Mexico City — Venture debt investment reached an all-time high in Latin America this year, totaling $1.3 billion, which has surpassed the previous record of $823 million in 2021, according to an analysis by the Association for Private Equity Investment in Latin American (LAVCA).
Late-stage startups opted more for credit lines from traditional investment banks as an alternative source of funding this year amid a dearth of venture capital.
In the midst of a turbulent year for the technology sector, venture investment rounds in late-stage startups are becoming more cautious. This has led unicorns, startups valued at more than $1 billion, to resort to borrowing from international banks to continue growing.
Mexican startups with unicorn status such as Clara, Clip, Kavak and Konfio have opted in recent months to take on debt. Of the eight purely Mexican unicorns, half have resorted to this option, mainly with Goldman Sachs and HSBC.
The phenomenon is not only occurring in Mexico, however. In Latin America, Colombia’s Rappi, Argentina’s Mercado Libre and Brazil’s Nubank have resorted to this resource even though the latter two companies are already listed on the stock exchange.

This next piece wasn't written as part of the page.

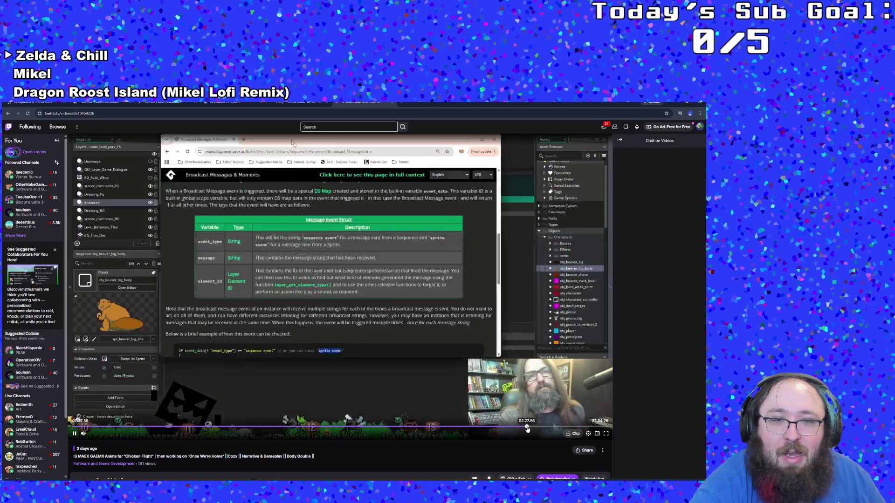
left_click(542, 429)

Kavak, the used-car sales platform valued at $8.7 billion, raised more debt ($810 million) than the $700 million it raised in its last venture capital round with funds such as General Catalyst, SoftBank, Tiger Global and Founders Fund.
Kavak’s credit line is not only the largest granted to a startup in the region, it is also more than the total amount of debt acquired by Latin American startups (excluding public companies Nubank and Mercado Libre) in the last year, and which totals $622 million.
Why was 2022 the year of indebtedness for startups?
Debt is often used among startups in more advanced markets, such as the United States, Denis Yris, managing director of Wortev Capital, told Bloomberg Línea.
“Large companies that were once startups were raising between venture capital and debt,” he said, adding that, at advanced stages, it is a guarantee for banks that other venture funds have already invested in such startups.
Although it sounds very common, it is something new for the market in Mexico and Latin America, adds Luis Felipe Treviño, managing director of the private investment firm Beamonte Investments.
Treviño says that “one of the reasons why they are looking for debt, rather than equity, is because it is currently very difficult to price a deal”.
Valuations of unicorn companies and the way they are analyzed changed in 2022. Before, funds focused on user-based metrics; on growth and acquisition, Treviño stresses.
Yris, of Wortev Capital, adds that with debt, the idea is to avoid a down round (a drop in valuation) because it also hurts venture capitalists and not just the company.
“In those cases, it is possible for startups to wait for a next investor to come along and buy that debt,” Yris says.
Debt as an investment instrument was not only in the unicorn stage, but was also resorted to by startups such as Chile’s Xepelin, which is currently in a Series B and has raised debt twice.
Also, Mexican startups Nelo and Baubap, acquired debt for US$100 million and US$20 million respectively in recent months.